Getting Over It by @batocchio9

Getting Over It
by batocchio

Dahlia Lithwick, who's written great pieces on the Supreme Court and legal matters for a long time, has penned a thoughtful, sobering piece called, "Why I Haven’t Gone Back to SCOTUS Since Kavanaugh." It's worth reading in its entirely for her recap of the disgraceful confirmation process, the continuing, dreadful treatment of Christine Blasey Ford, and Lithwick's personal experiences. Lithwick takes aim at sexism and misogyny, but also delivers a more expansive critique of power and its abuses:

That is the problem with power: It incentivizes forgiveness and forgetting.
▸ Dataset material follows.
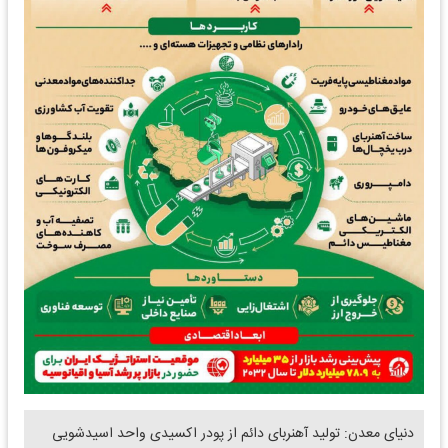
دنیای معدن: تولید آهنربای دائم از پودر اکسیدی واحد اسیدشویی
It’s why the dozens of ethics complaints filed after the Kavanaugh hearings complaining about the judge’s behavior have been easily buried in a bottomless file of appeasement, on the grounds that he’s been seated and it’s too late. The problem with power is that there is no speaking truth to it when it holds all the cards. And now, given a lifetime appointment to a position that is checked by no one, Washington, the clerkship machinery, the cocktail party circuit, the elite academy all have a vested interest in getting over it and the public performance of getting over it. And a year perhaps seems a reasonable time stamp for that to begin.

The problem with power is that Brett Kavanaugh now has a monopoly on normalization, letting bygones be bygones, and turning the page. American women also have to decide whether to get over it or to invite more recriminations. That is, for those keeping track, the very definition of an abusive relationship. You stick around hoping that he’s changed, or that he didn’t mean it, or that if you don’t anger him again, maybe it’ll all be fine when the court hears the game-changing abortion appeal this year. . . .

It is not my job to decide if Brett Kavanaugh is guilty. It’s impossible for me to do so with incomplete information, and with no process for testing competing facts. But it’s certainly not my job to exonerate him because it’s good for his career, or for mine, or for the future of an independent judiciary. Picking up an oar to help America get over its sins without allowing for truth, apology, or reconciliation has not generally been good for the pursuit of justice. Our attempts to get over CIA torture policies or the Iraq war or anything else don’t bring us closer to truth and reconciliation. They just make it feel better—until they do not. And we have all spent far too much of the past three years trying to tell ourselves that everything is OK when it most certainly is not normal, not OK, and not worth getting over.

The Beltway gang – or the Village, as Digby's sometimes called it – generally doesn't like accountability for their own, regardless of political party. The powerful rarely learn the error of their ways unless they are held to account. And when they're not held responsible, it also sends the message to other powerful people that they can get away with misdeeds as well. Even if no one served jail time for lying the U.S. into the Iraq War or the Bush administration's torture regime, at least we still could have a truth and reconciliation commission or something similar. But even that would go way too far for Beltway insiders like Peggy Noonan, who in 2009 said in reference to the torture regime:

Some things in life need to be mysterious. Sometimes you need to just keep walking. . . . It’s hard for me to look at a great nation issuing these documents and sending them out to the world and thinking, oh, much good will come of that.

Noonan, of course, was concerned with "good" coming to people in her social circle, of her class, not about justice for torture victims or all the other harm caused by the torture program. Nor was she concerned about ordinary U.S. citizens who might be bothered by abuses of power and might suffer the effects, later on if not immediately. She needn't have worried; no one was held accountable, and indeed no good came of it, if not the way she meant. Similarly, nothing good ultimately came of Gerald Ford pardoning Richard Nixon. Nothing good came of George H. W. Bush pardoning Iran-Contra conspirators. (So are they all, all honourable men.) Nothing good came of barely holding anyone responsible for the financial industry's malfeasance in creating the economic crash of 2008. Likewise, nothing good will come of the current human rights abuses on the border and grotesque and flagrant abuses of power by conservatives throughout government. This is not the time for politeness or gutless pleas for civility. A true "armistice" is impossible without remembrance, investigation and accountability.